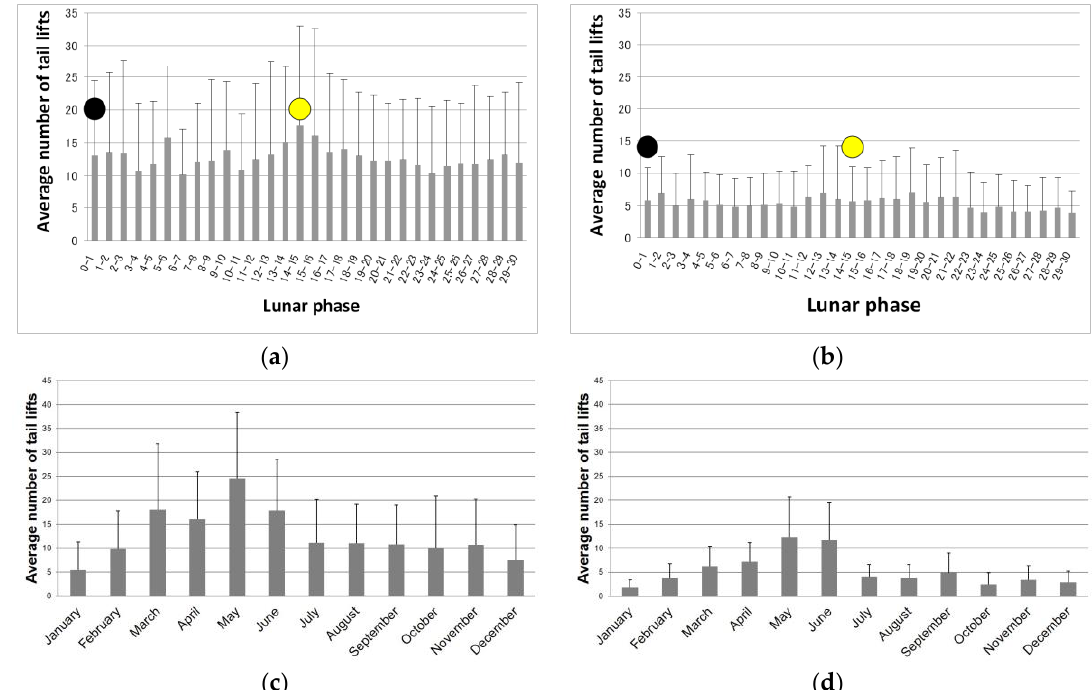
Figure 1. ( a ) Average number ( + standard deviation (SD)) of tail lifts by moon phase in the ELF-EMF group. The full moon falls on either the 14th or 15th day of the lunar phase (yellow stamp) while the new moon falls on the zeroth day of the lunar phase (black stamp). ( b ) Average number ( + SD) of tail lifts by moon phase in the control group. The full moon falls on either the 14th or 15th day of the lunar phase while the new moon falls on the zeroth day of the lunar phase. ( c ) Average number ( + SD) of tail lifts by month in the ELF-EMF group. ( d ) Average number ( + SD) of tail lifts by month in the control group. Table 1. Results of a multiple linear regression analysis investigating the number of tail lifts against the calendar month, full moon, new moon, K index, daily mean temperature, daily mean humidity, and daily mean atmospheric pressure in the ELF-EMF group. Variable Full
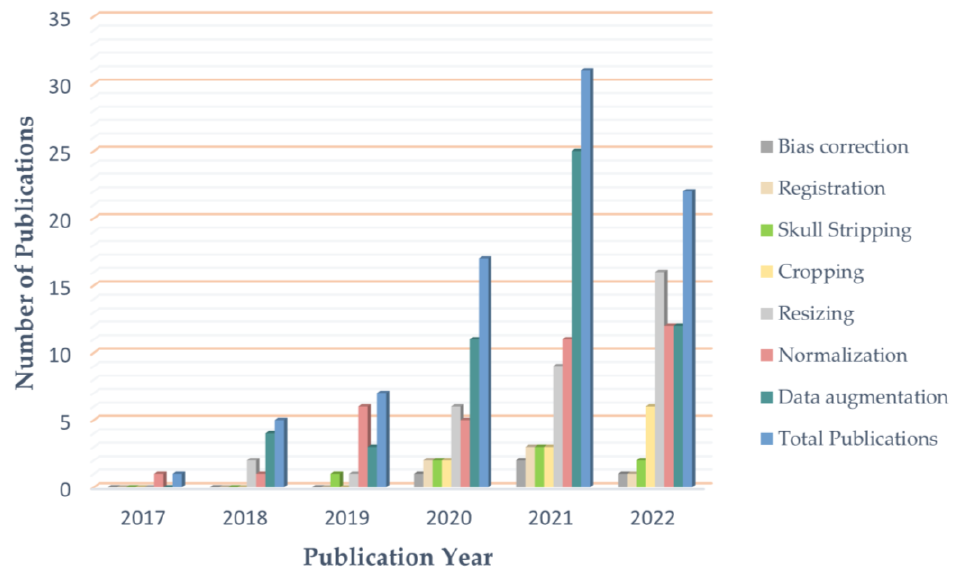
Figure 5. Usage of preprocessing techniques from 2017 to 2022.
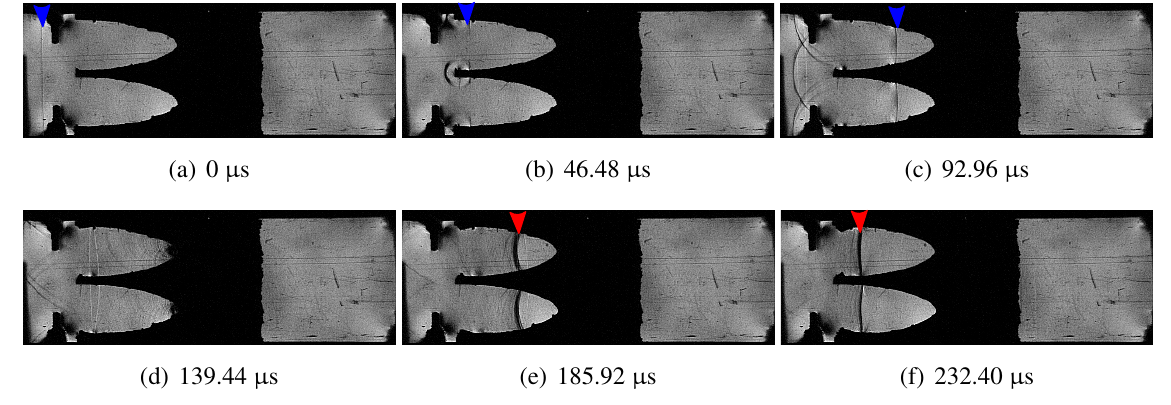
Figure 11. Open cell foam, Case 2C.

━━━━━━━━━━

• Exercise description:
Return all of the material precisely as written. No picture belongs in it.

• Expected output:
Figure 1. ( a ) Average number ( + standard deviation (SD)) of tail lifts by moon phase in the ELF-EMF group. The full moon falls on either the 14th or 15th day of the lunar phase (yellow stamp) while the new moon falls on the zeroth day of the lunar phase (black stamp). ( b ) Average number ( + SD) of tail lifts by moon phase in the control group. The full moon falls on either the 14th or 15th day of the lunar phase while the new moon falls on the zeroth day of the lunar phase. ( c ) Average number ( + SD) of tail lifts by month in the ELF-EMF group. ( d ) Average number ( + SD) of tail lifts by month in the control group. Table 1. Results of a multiple linear regression analysis investigating the number of tail lifts against the calendar month, full moon, new moon, K index, daily mean temperature, daily mean humidity, and daily mean atmospheric pressure in the ELF-EMF group. Variable Full
Figure 5. Usage of preprocessing techniques from 2017 to 2022.
Figure 11. Open cell foam, Case 2C.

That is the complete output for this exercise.